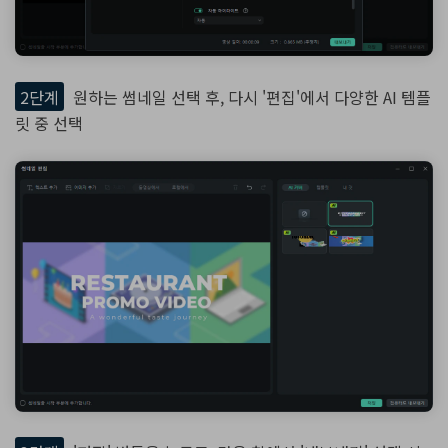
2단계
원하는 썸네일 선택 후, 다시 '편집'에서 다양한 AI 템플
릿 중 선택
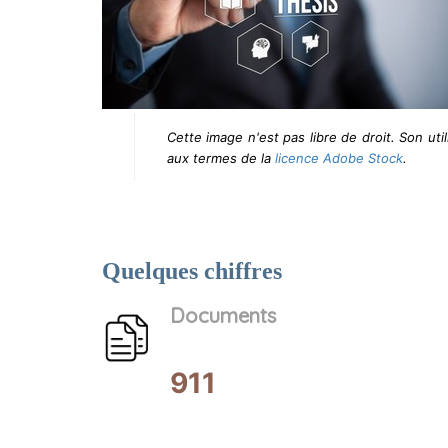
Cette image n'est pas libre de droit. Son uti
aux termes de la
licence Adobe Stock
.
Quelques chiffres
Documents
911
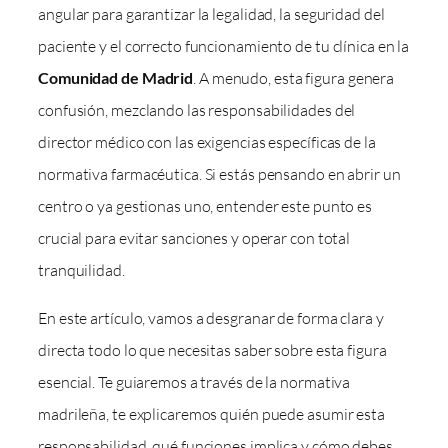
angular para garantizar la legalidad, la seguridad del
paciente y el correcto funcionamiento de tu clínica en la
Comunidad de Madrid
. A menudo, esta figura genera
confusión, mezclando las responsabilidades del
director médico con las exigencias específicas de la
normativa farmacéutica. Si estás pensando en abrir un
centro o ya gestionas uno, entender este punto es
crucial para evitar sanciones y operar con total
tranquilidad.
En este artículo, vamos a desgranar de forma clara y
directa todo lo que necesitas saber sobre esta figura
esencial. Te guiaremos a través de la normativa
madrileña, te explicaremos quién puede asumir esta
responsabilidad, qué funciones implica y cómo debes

*Task directions:*
Please replace "normativa" with "legislación" throughout the text of the entries above, changing nothing else, and return the text without the pictures.

*Answer section:*
2단계
원하는 썸네일 선택 후, 다시 '편집'에서 다양한 AI 템플
릿 중 선택
Cette image n'est pas libre de droit. Son uti
aux termes de la
licence Adobe Stock
.
Quelques chiffres
Documents
911
angular para garantizar la legalidad, la seguridad del
paciente y el correcto funcionamiento de tu clínica en la
Comunidad de Madrid
. A menudo, esta figura genera
confusión, mezclando las responsabilidades del
director médico con las exigencias específicas de la
legislación farmacéutica. Si estás pensando en abrir un
centro o ya gestionas uno, entender este punto es
crucial para evitar sanciones y operar con total
tranquilidad.
En este artículo, vamos a desgranar de forma clara y
directa todo lo que necesitas saber sobre esta figura
esencial. Te guiaremos a través de la legislación
madrileña, te explicaremos quién puede asumir esta
responsabilidad, qué funciones implica y cómo debes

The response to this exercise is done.